LA Downtown News. “This year, Downtown should discover whether the housing market is still booming, or if the bubble has burst.”
“Related Cos. $3 billion Grand Avenue project has been talked about for years, and work actually started late in 2007. A formal groundbreaking is expected by March, though no date has been set.”
“With thousands of residential units under construction, the current buyer’s market will only become more pronounced in 2008. The key is how developers respond. Already, some have offered flashy incentives to potential homeowners (purchase a unit, get a car), or have turned away from sales altogether, going rental while they wait for the market to solidify.”
“In 2007, Historic Core residents and developers cheered the approval of permits for several proposed bars and restaurants. Others warned against opening such establishments near Skid Row, home to thousands of addicts.”
The Press Enterprise. “More Canadians who long have wintered in the golf communities of the Coachella Valley are buying real estate there as second homes and investments.”
“‘Our ship has come in,’ said Linda Dunlop of British Columbia. Dunlop and her husband, David Dombowsky, sold investment property in Canada and in November paid cash for a house on a golf course in Palm Desert’s Sun City. They needed $530,000 in Canadian dollars to meet the $540,000 price in American dollars.”
“It helped that the price on the house they wanted dropped about $40,000. ‘The coincidence of events motivated us to move more quickly,’ Dombowsky said.”
“Meanwhile, the California Desert Association of Realtors reports that the median price of resale homes in the Coachella Valley in November was $317,210, a 14 percent decline from a year ago.”
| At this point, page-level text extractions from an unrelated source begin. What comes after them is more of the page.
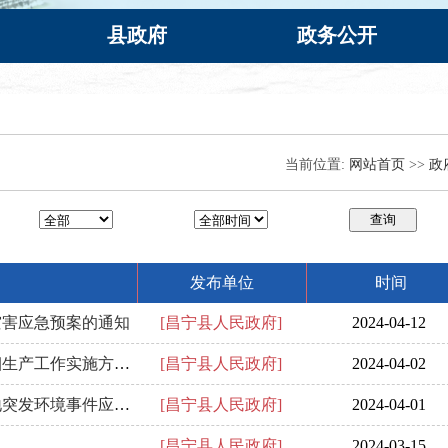
县政府
政务公开
当前位置:
网站首页
>>
政
查询
发布单位
时间
灾害应急预案的通知
[昌宁县人民政府]
2024-04-12
昌宁县人民政府办公室关于印发昌宁县2024年烤烟生产工作实施方案的通知
[昌宁县人民政府]
2024-04-02
昌宁县人民政府办公室关于印发昌宁县饮用水源地突发环境事件应急预案的通知
[昌宁县人民政府]
2024-04-01
[昌宁县人民政府]
2024-03-15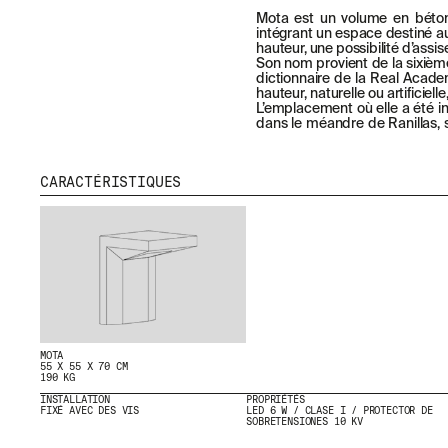
Mota est un volume en béton 
intégrant un espace destiné au
hauteur, une possibilité d’assis
Son nom provient de la sixièm
dictionnaire de la Real Acade
hauteur, naturelle ou artificiell
L’emplacement où elle a été in
dans le méandre de Ranillas, 
CARACTÉRISTIQUES
MOTA
55 X 55 X 70 CM
190 KG
INSTALLATION
PROPRIÉTÉS
FIXÉ AVEC DES VIS
LED 6 W / CLASE I / PROTECTOR DE
SOBRETENSIONES 10 KV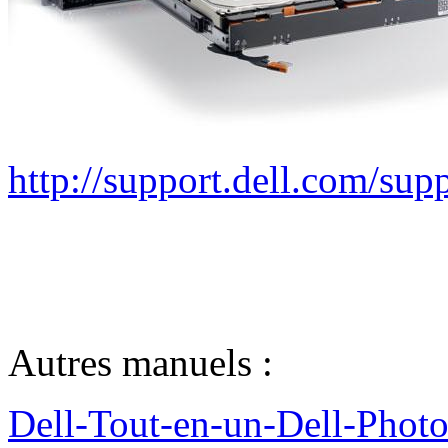
http://support.dell.com/
Autres manuels :
Dell-Tout-en-un-Dell-Photo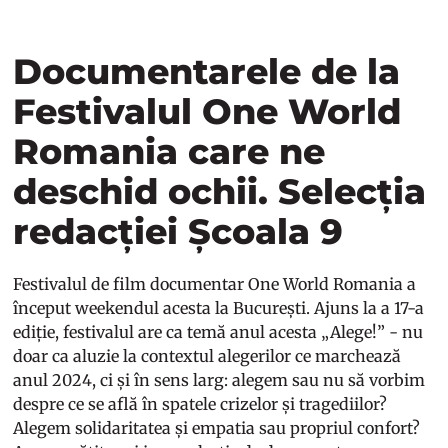
Documentarele de la
Festivalul One World
Romania care ne
deschid ochii. Selecția
redacției Școala 9
Festivalul de film documentar One World Romania a
început weekendul acesta la București. Ajuns la a 17-a
ediție, festivalul are ca temă anul acesta „Alege!” - nu
doar ca aluzie la contextul alegerilor ce marchează
anul 2024, ci și în sens larg: alegem sau nu să vorbim
despre ce se află în spatele crizelor și tragediilor?
Alegem solidaritatea și empatia sau propriul confort?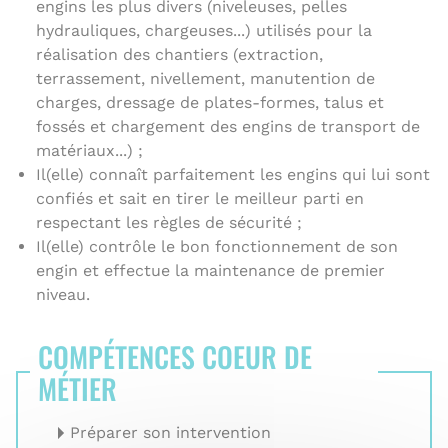
engins les plus divers (niveleuses, pelles
hydrauliques, chargeuses...) utilisés pour la
réalisation des chantiers (extraction,
terrassement, nivellement, manutention de
charges, dressage de plates-formes, talus et
fossés et chargement des engins de transport de
matériaux...) ;
Il(elle) connaît parfaitement les engins qui lui sont
confiés et sait en tirer le meilleur parti en
respectant les règles de sécurité ;
Il(elle) contrôle le bon fonctionnement de son
engin et effectue la maintenance de premier
niveau.
COMPÉTENCES COEUR DE
MÉTIER
Préparer son intervention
“Real estate agents say quite a few Canadians are holding off purchases in hope that desert home prices will fall further in the spring, when some economists predict another wave of foreclosures.”
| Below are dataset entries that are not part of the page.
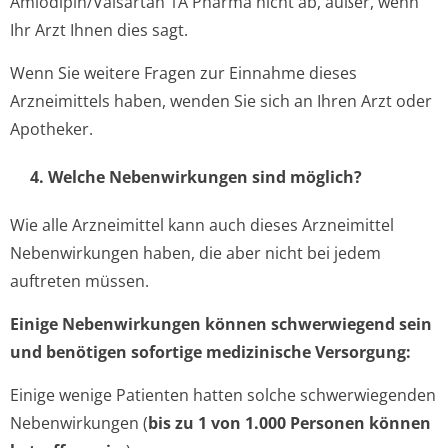
Amlodipin/Valsartan 1A Pharma nicht ab, außer, wenn
Ihr Arzt Ihnen dies sagt.
Wenn Sie weitere Fragen zur Einnahme dieses
Arzneimittels haben, wenden Sie sich an Ihren Arzt oder
Apotheker.
4. Welche Nebenwirkungen sind möglich?
Wie alle Arzneimittel kann auch dieses Arzneimittel
Nebenwirkungen haben, die aber nicht bei jedem
auftreten müssen.
Einige Nebenwirkungen können schwerwiegend sein
und benötigen sofortige medizinische Versorgung:
Einige wenige Patienten hatten solche schwerwiegenden
Nebenwirkungen (
bis zu 1 von 1.000 Personen können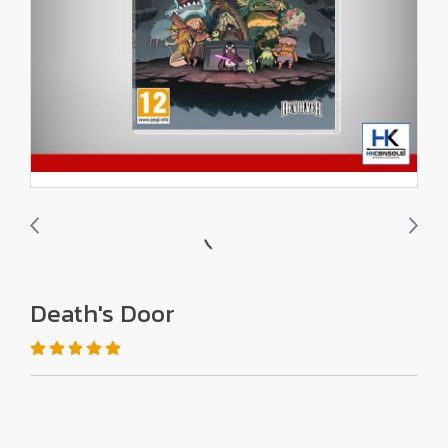
Death's Door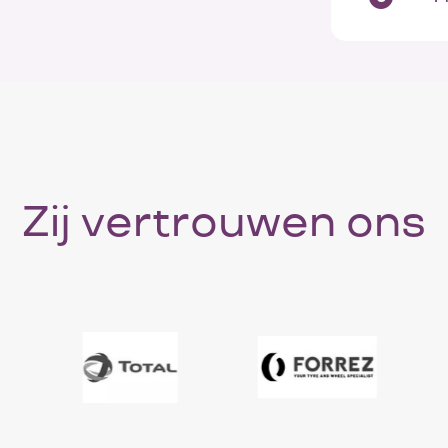
Zij vertrouwen ons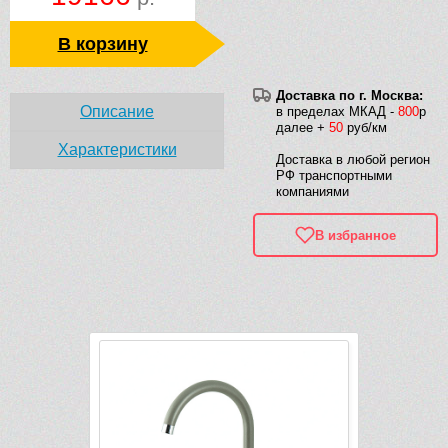
В корзину
Доставка по г. Москва:
Описание
в пределах МКАД -
800
р
далее +
50
руб/км
Характеристики
Доставка в любой регион
РФ транспортными
компаниями
В избранное
Рек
“‘Most of the people I talk to are still looking,’ said Dennis Timmermeister, a real estate agent from Vancouver who has been shopping the desert with the hope of finding good deals for himself and some Canadian clients.”
“Many Canadians mistakenly believe that abundant foreclosed properties are for sale and have been discounted 50 cents on the dollar, Timmermeister said. The bargains are usually far less dramatic and not always where he would want to buy, he said. Timmermeister said he hopes desert real estate prices will dip further next spring.”
“Wealthy Canadians have long bought expensive desert homes, said Billy D. Lewis, an agent in Indian Wells. What is new, he said, is that middle-income Canadians, flush with equity from a skyrocketing Canadian housing market, are buying houses in the desert.”
“Lewis said they are looking for homes priced from $250,000 to $500,000 that they can live in a few months each year and then rent to other visitors.”
“Jim Anderson, a retired oil production engineer from British Columbia, moved quickly to take advantage of what could be a narrow window of opportunity. Anderson and his wife, Doreen, used proceeds from the sale of some Canadian properties to pay $377,000 cash in November for a furnished three-bedroom condo on leased Indian land in Cathedral City.”
“‘You can’t find a house in Canada on a golf course for anywhere close to the same price,’ said Anderson.”
“Anderson, who was preparing to head south from his home in Okanagan, a region halfway between Calgary and Vancouver, said that when he and his wife bought their desert home, they made certain it faced south so it is warmed by the first rays of the morning sun.”
“Anderson said they don’t plan to rent out the condo but expect lots of family members to use it. ‘If we make money on it sometime in the future, so much the better,’ he added.”